— Text passage —
____________________
The legacy of these episodes is a landscape which is still highly polluted. Grattan et al. (2007) argue that the Faynan metal industry made a notable contribution to global environmental levels of heavy metals during the Prehistoric and classical phases and that the intensity of pollution in the Faynan orefield was rarely surpassed elsewhere before the nineteenth century AD.

Today, the Wadi Faynan has an annual average rainfall estimated at between 70 and 150 mm/a (Hunt et al. 2007a). The landscape in the lower parts of the wadi is largely very-degraded steppe, dominated by annual grasses, sedges, knapweeds, daisies and thistles (Asteraceae) and patches of sandwort group (Caryophyllaceae) and chenopod scrub. The wadi floors show classic braided bedform morphology, are occasionally flooded by runoff from winter rainfall, but are usually dry and dotted with sparse oleander bushes except near rare mountain-front springs, where reed-dominated vegetation with palms, tamarisks and willows is present. The Edom Mountains above the Wadi Faynan are characterised by a zone of Artemisia steppe associated with annual rainfall of 150–200 mm at intermediate altitudes, a zone of juniper woodland associated with annual rainfall of 200–250 mm at higher altitudes and sparse remnants of mixed Mediterranean woodland at very high altitudes, associated with annual rainfall of 250–450 mm (Engel and Frey 1996; Hunt et al. 2007a). All of the vegetation belts have become extremely degraded over the last 40 years as the result of increasingly-intensive grazing by Bedouin flocks.

Research on environmental and landscape change in the Wadi Faynan suggests a relatively wet early Holocene, with Mediterranean woodland at low altitude and settlements alongside perennial rivers until the Late Neolithic (Hunt et al. 2004, 2007a; Barker et al. 2007c). A relatively diverse but treeless steppe was still present until the Chalcolithic/Early Bronze Age, when small water catchment systems appear (Hunt and Gilbertson 1998; Barker et al. 2007b), but thereafter aridification seems to have set in and floodwater-farming was apparently needed to sustain large-scale Iron Age II to Roman agriculture, resulting in the construction of the enormous Wadi Faynan field system (Fig. 8.1; Mattingly et al. 2007a, b). In vegetational terms, the effects of the wetter Roman period climate in the region (Heim et al. 1997) appear to have been negated by human impact, most notably the intense regional wood-gathering required to produce fuel for the smelting industry in the wadi, with the vegetation remaining highly degraded (Hunt et al. 2007a; Mattingly et al. 2007b).
____________________
— Records supplied —
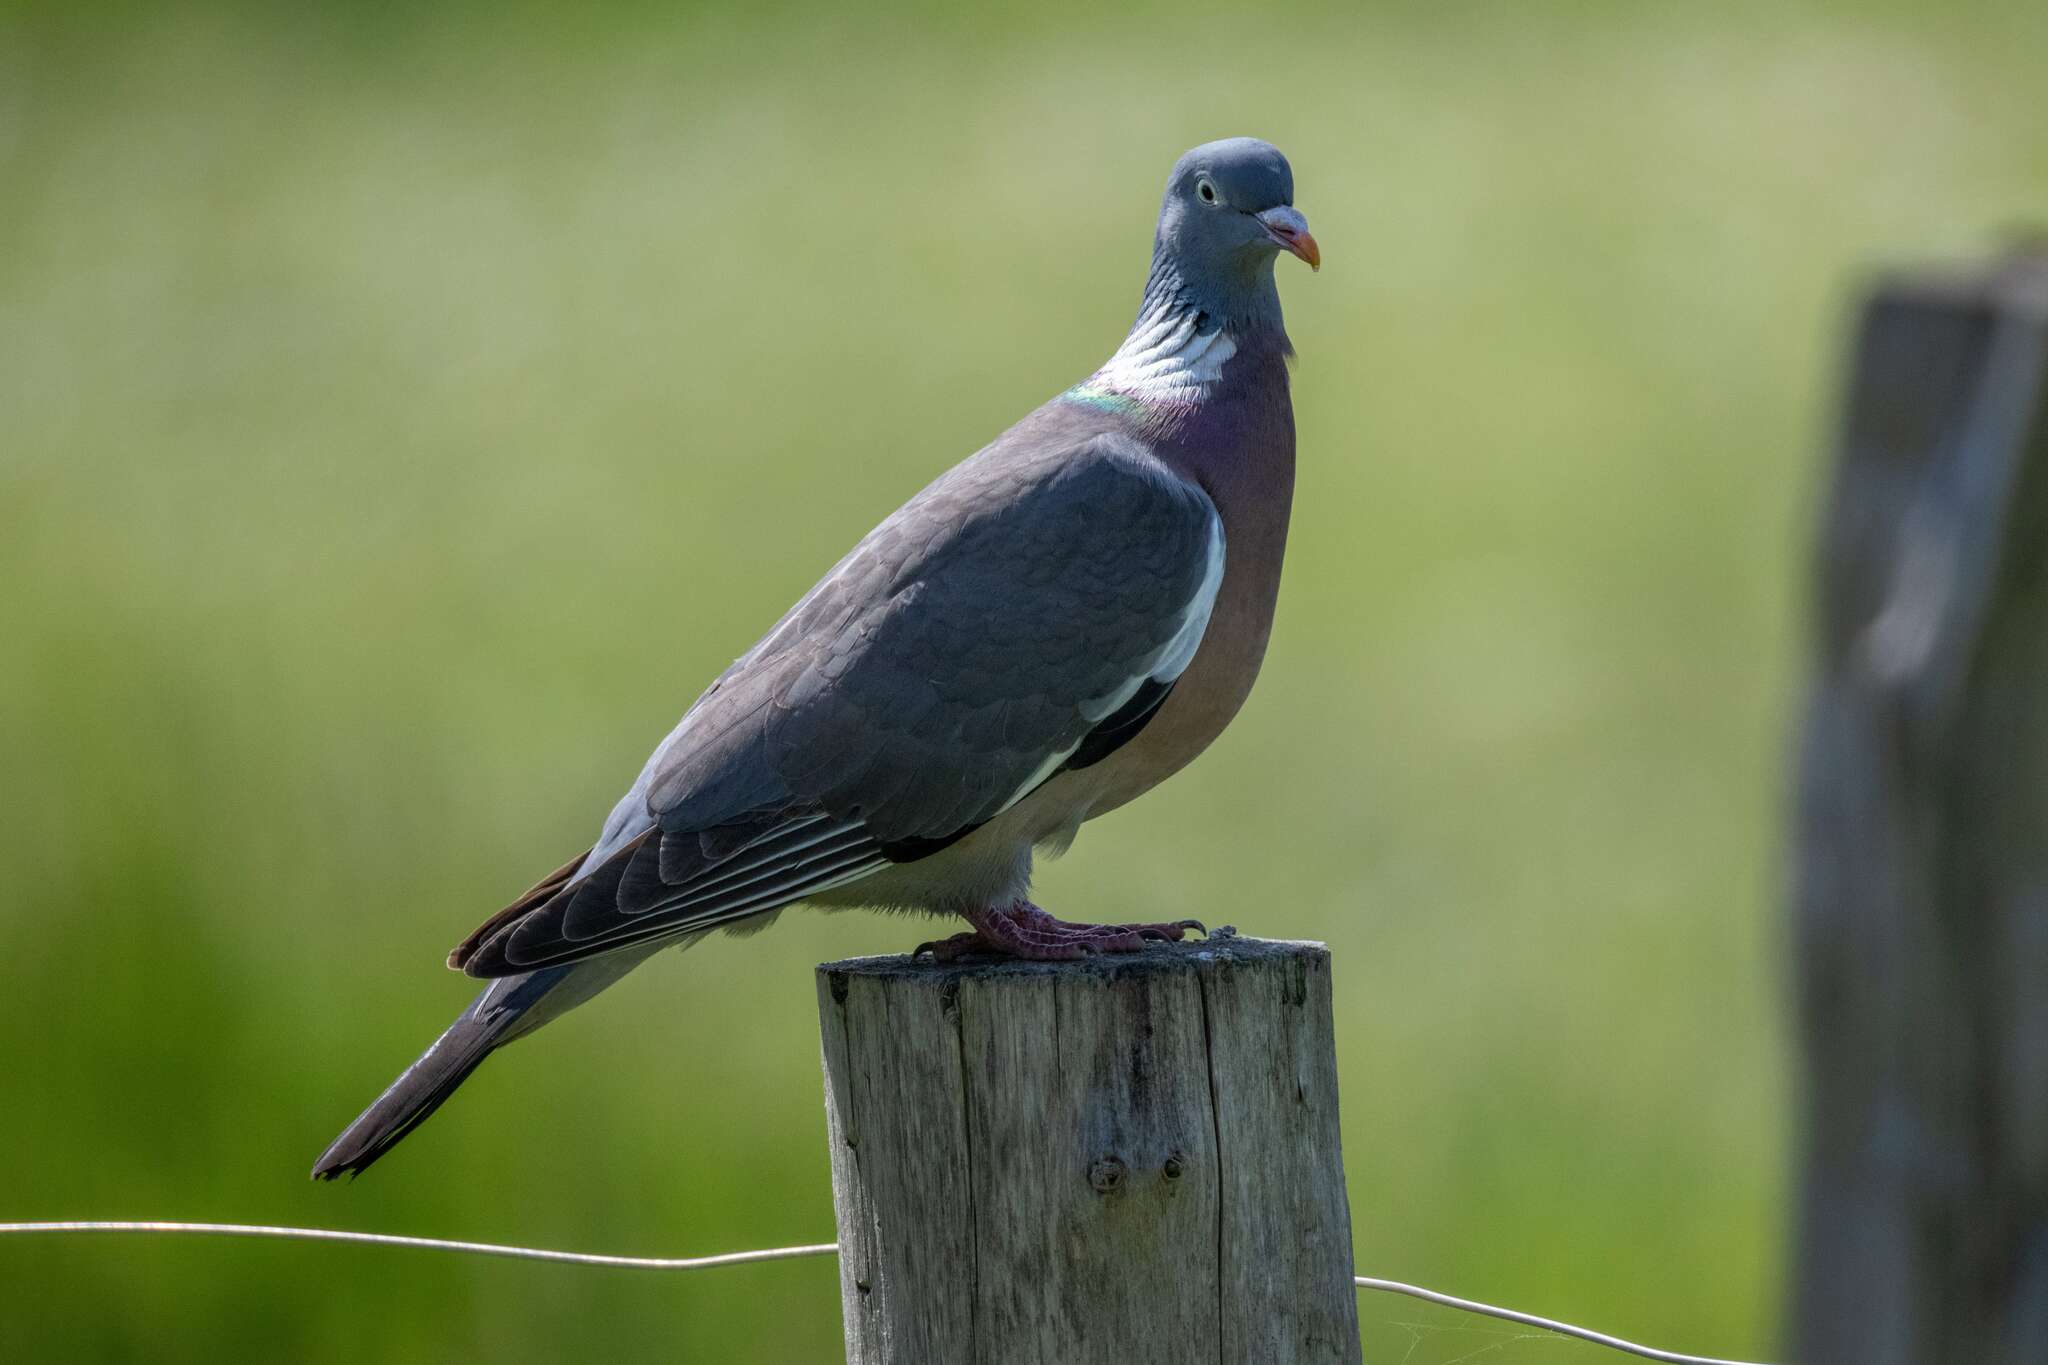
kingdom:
____________________
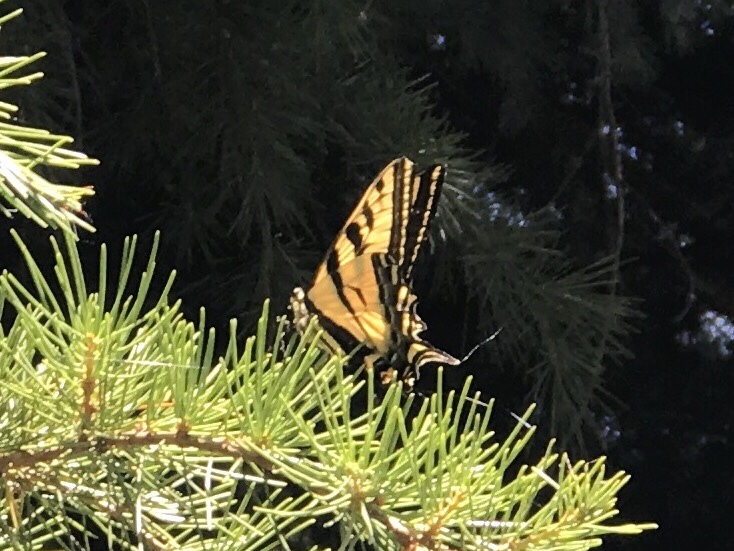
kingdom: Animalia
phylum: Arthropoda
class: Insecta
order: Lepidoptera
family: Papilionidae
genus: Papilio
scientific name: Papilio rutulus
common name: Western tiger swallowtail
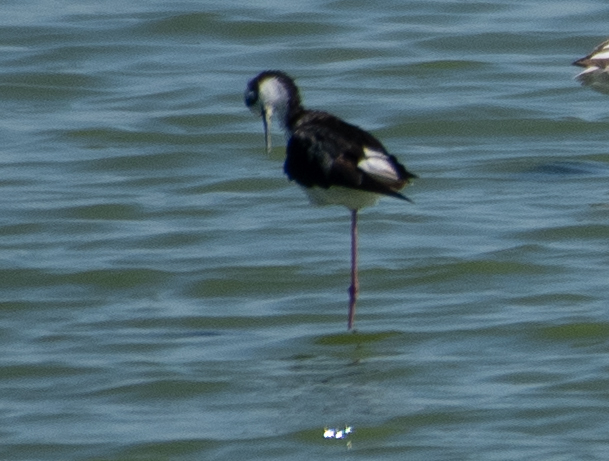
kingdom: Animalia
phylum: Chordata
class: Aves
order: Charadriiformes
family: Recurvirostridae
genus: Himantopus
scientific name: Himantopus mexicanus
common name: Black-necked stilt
____________________
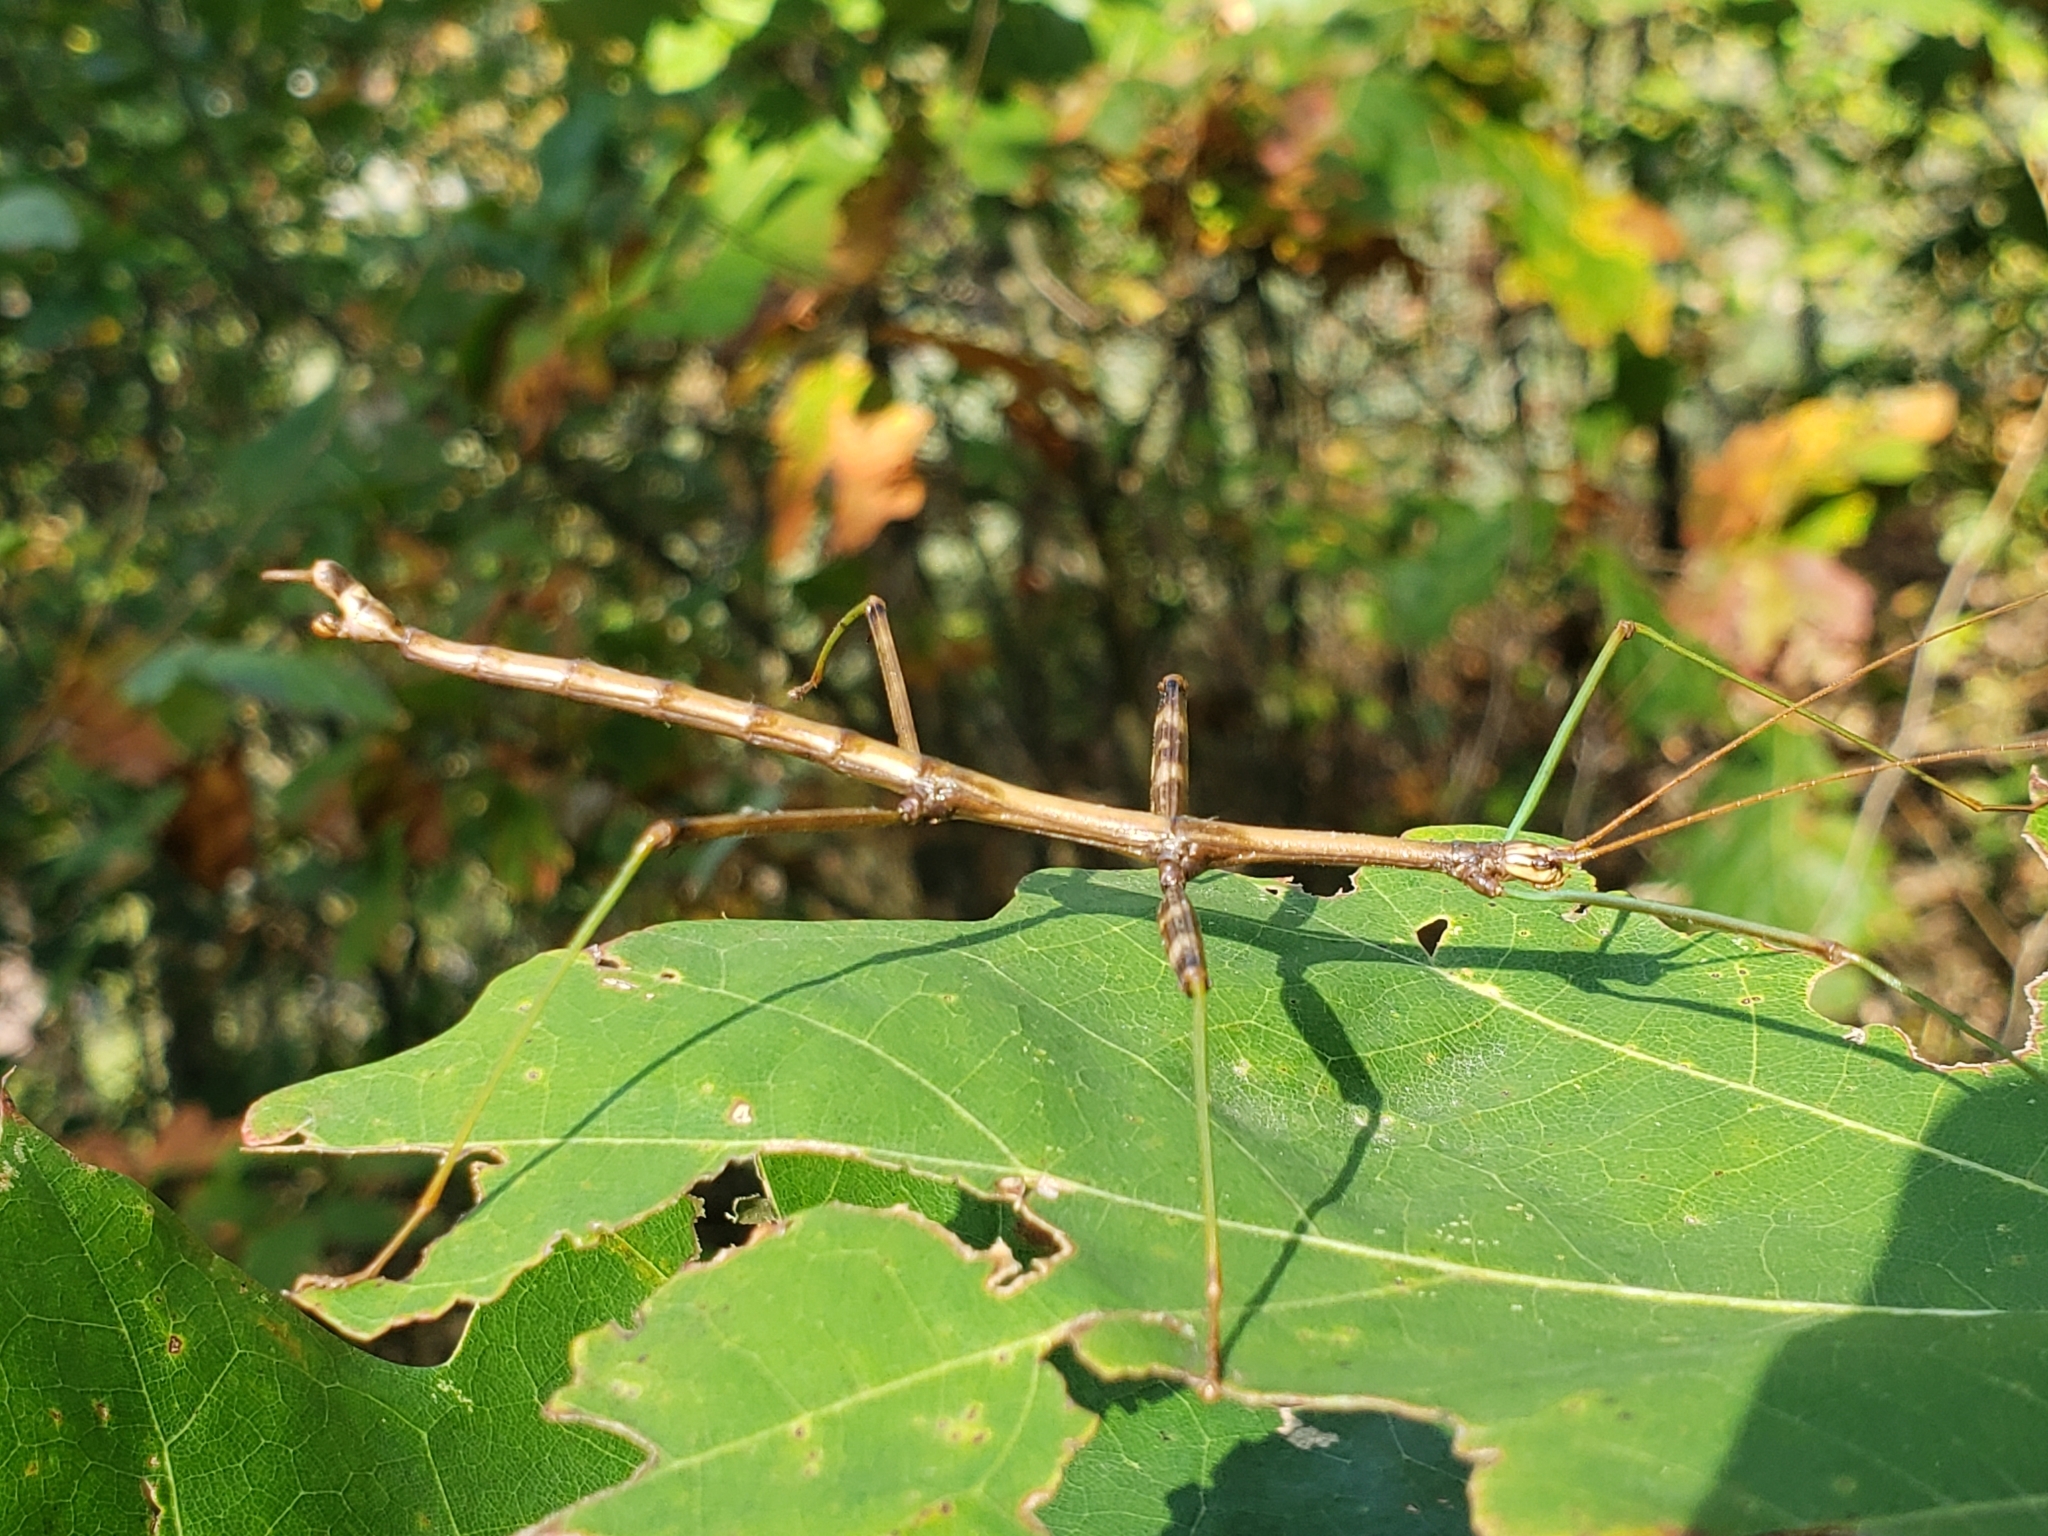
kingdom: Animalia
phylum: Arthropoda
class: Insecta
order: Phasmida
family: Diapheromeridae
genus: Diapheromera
____________________
— Exercise instructions —
Reproduce word for word the part of the Wadi Faynan passage between "The legacy of" and "nineteenth century AD.", inclusive.

— The output —
The legacy of these episodes is a landscape which is still highly polluted. Grattan et al. (2007) argue that the Faynan metal industry made a notable contribution to global environmental levels of heavy metals during the Prehistoric and classical phases and that the intensity of pollution in the Faynan orefield was rarely surpassed elsewhere before the nineteenth century AD.